[Start of Attachment]
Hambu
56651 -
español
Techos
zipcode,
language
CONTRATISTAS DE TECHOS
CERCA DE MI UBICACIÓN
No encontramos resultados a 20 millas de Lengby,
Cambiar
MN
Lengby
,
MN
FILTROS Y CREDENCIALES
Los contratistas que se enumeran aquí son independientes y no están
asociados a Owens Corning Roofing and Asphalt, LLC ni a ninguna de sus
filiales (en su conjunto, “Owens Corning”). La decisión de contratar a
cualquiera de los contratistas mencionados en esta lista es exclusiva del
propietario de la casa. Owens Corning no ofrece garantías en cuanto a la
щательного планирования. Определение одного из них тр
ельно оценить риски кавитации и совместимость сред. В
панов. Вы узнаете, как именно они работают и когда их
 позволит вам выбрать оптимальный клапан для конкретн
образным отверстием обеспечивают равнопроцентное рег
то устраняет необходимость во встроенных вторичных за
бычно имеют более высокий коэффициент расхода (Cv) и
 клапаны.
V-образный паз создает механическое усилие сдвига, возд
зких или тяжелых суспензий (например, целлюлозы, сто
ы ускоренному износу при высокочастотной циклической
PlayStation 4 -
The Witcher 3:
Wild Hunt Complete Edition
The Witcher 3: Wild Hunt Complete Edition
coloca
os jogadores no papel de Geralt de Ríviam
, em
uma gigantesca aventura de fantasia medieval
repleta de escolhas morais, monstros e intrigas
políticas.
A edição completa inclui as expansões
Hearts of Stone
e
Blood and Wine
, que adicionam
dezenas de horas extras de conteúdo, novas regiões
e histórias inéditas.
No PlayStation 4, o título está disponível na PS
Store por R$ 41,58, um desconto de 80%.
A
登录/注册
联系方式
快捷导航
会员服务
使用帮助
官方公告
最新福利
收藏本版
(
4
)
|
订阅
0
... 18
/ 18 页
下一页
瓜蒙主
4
[End of Attachment]
*Exercise objective*.
Display each line of the data above that contains the string "Witcher".

*Response for this exercise*.
The Witcher 3:
The Witcher 3: Wild Hunt Complete Edition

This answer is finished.